Focus Mitt Training
- Ilya Dunsky

- 7 days ago
- 3 min read
Effective striking is built on more than power alone. A correct strike must be accurate, fast, continuous, and delivered with intent, while maintaining balance, control, and the ability to continue under pressure.
At ID Krav Maga, focus mitt training is a central tool for developing these abilities. When used correctly, focus mitts are not just a conditioning exercise they are a structured training method for improving reaction, coordination, timing, decision-making, and technical precision in a realistic and controlled way.
The core structure of this training method is based on drills developed by Jovan Manoljović, whose work strongly influenced how focus mitts can be used as an intelligent and progressive striking system. This methodology was learned, adapted, and refined over many years and is now an integral part of the ID Krav Maga training approach.
What These Drills Train
Focus mitt drills are designed to train several elements at the same time:
Visual reaction and neurological connection between eyes, brain, and limbs
Correct striking mechanics under changing conditions
Timing, distance, and accuracy
Flow and continuity between strikes
Mental presence and decision-making under pressure
For this reason, verbal communication is intentionally removed from the drills. The striker reacts only to what is seen, not to instructions or calls. This creates instinctive, realistic responses rather than memorized patterns.
A Shared Training Language
For the drills to work correctly, the mitt holder and striker operate within a clear, agreed structure:
The mitt holder provides active resistance, lightly striking into the punch
Combinations are built from 2 to 6 strikes
Each combination follows logical technical principles
Left strikes go to the left mitt, right strikes to the right mitt
Strikes are executed the moment the target appears
Communication is visual only, no verbal cues
This shared language allows both partners to train efficiently and safely while maintaining realism.

Drill Structure and Progression
1. Static Technical Drills
Training begins with the mitt holder in a static position.The striker works individual strike types separately:
Straight punches
Hooks
Uppercuts
This phase focuses on clean mechanics, correct angles, timing, and controlled power.

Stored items
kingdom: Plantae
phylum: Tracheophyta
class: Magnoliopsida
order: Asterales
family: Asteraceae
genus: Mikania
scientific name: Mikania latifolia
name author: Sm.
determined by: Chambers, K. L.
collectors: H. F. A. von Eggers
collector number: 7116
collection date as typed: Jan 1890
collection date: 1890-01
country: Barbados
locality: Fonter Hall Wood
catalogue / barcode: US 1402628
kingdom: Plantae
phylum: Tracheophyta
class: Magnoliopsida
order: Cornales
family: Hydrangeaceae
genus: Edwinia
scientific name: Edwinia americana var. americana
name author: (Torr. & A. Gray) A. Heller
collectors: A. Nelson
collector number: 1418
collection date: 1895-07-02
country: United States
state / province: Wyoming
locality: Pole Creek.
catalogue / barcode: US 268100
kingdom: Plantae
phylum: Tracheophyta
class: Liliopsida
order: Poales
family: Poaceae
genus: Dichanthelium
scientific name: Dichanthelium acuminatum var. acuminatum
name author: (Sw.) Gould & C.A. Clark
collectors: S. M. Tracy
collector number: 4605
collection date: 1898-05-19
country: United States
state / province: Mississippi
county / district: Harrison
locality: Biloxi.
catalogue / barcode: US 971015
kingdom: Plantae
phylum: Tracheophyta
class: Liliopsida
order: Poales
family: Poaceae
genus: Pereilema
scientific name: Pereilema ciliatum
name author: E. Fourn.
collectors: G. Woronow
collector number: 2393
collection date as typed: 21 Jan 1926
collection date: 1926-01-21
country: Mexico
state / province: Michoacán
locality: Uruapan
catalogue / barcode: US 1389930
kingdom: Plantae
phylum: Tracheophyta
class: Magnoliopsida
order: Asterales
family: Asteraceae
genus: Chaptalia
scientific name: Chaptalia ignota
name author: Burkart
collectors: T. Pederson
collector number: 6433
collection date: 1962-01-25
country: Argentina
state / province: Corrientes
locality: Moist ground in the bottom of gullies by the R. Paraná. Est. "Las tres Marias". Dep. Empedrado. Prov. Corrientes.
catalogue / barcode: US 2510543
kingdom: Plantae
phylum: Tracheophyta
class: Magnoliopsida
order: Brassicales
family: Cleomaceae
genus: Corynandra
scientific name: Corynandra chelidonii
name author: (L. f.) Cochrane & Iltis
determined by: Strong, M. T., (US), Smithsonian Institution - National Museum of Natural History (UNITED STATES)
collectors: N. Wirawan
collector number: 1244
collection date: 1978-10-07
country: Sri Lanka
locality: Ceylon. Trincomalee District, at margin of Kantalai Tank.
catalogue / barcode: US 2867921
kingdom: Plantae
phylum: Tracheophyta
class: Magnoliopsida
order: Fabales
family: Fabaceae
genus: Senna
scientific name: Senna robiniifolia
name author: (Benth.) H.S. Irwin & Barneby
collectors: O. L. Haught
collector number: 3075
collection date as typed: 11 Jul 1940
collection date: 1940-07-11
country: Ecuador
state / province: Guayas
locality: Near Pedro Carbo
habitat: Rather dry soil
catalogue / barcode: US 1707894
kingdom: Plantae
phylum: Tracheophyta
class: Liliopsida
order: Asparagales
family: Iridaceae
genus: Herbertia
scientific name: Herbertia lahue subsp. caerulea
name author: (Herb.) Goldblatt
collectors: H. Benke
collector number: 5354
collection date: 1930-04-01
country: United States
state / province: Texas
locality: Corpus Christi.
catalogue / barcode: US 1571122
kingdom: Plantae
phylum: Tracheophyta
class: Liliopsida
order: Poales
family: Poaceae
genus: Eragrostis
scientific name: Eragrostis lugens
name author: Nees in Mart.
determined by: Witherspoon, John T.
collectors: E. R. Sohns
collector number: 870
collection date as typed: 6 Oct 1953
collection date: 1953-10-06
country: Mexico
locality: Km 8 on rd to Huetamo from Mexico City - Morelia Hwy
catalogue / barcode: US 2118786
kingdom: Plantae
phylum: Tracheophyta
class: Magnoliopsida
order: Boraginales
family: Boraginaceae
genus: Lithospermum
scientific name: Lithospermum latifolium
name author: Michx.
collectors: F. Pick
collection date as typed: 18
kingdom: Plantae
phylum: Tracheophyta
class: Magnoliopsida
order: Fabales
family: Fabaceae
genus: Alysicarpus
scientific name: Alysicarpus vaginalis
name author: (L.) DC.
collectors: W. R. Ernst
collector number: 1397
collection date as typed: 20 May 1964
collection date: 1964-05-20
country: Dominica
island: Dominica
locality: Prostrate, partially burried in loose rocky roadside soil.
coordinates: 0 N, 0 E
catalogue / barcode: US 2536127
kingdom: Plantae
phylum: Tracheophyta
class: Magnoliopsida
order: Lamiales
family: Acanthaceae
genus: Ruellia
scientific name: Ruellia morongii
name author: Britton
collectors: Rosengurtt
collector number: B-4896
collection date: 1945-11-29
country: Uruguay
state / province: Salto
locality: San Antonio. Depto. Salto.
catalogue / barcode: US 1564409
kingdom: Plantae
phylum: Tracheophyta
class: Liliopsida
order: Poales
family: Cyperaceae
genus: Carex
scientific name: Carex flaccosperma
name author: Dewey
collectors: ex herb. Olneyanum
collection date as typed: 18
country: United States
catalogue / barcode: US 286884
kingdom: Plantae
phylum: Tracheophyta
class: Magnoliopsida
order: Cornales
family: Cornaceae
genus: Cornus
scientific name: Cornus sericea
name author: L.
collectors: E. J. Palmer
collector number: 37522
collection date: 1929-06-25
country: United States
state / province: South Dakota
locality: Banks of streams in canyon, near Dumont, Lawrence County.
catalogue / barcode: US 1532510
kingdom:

■ **PROBLEM TO SOLVE**:
Pick up the focus mitt training article after its final sentence and carry it on. The lines are not needed here.

■ **WRITTEN RESPONSE**:
2. Movement and Simple Combinations
Movement is introduced for both partners, followed by simple combinations.This stage develops:
Distance management
Balance during striking
Smooth transitions between strikes
3. Reaction-Based Drills
The mitt holder stands in a proper combat stance, with the mitts held close to the chin.On their own timing, the mitt holder presents a target by turning the mitt at the correct:
Angle
Height
Distance
The striker reacts immediately, striking correctly and strongly, without anticipation.This drill builds genuine reaction and decision-making under pressure.
4. Striker-Led Combination Drills
The striker creates combinations of 2–6 strikes, trained through four progressive stages:
A. DemonstrationThe striker slowly demonstrates the intended combination.
B. Controlled ExecutionThe mitt holder places the mitts one by one in a fluent, continuous manner.
C. Increased Speed and StrengthThe same combination is executed faster and with stronger intent.
D. Full PerformanceThe combination is performed at full speed with strong, controlled strikes, maintaining accuracy and structure.
Each combination is trained through all four stages before moving on.
5. Mitt Holder-Led Combination Drills
At this stage, the mitt holder decides which combinations will be trained.The same A–D structure applies, with the mitt holder first demonstrating mitt placement during stage A.
This phase introduces:
Uncertainty
Adaptability
Mental pressure
All essential elements of real self-defense scenarios.
Expanding the System
Once the striking foundation is solid, additional tools are introduced using the same logic and structure:
Elbows
Knees
Kicks
Each new strike follows the same visual language and progression.
Strike Dictionary (Standardized Positions)
To maintain clarity and consistency:
Punches: Left strike to left mitt, right strike to right mitt, matching the strike angle
Elbows:
Right elbow: right hand on top of left
Left elbow: left hand on top of right
Regular kicks: Hands stacked away from the body, height adjusted
Knees: Hands stacked close to the body
Roundhouse kicks: Mitts placed together on the kicking side
Training Both Partners
In this method, both the striker and the mitt holder are actively training at all times:
Technically
Physically
Mentally
The mitt holder is not passive, and the striker is not mechanical.Both must stay focused, adaptive, and engaged.
This is focus mitt training as a thinking system, not just a drill designed to prepare practitioners for performance under pressure, when it truly matters.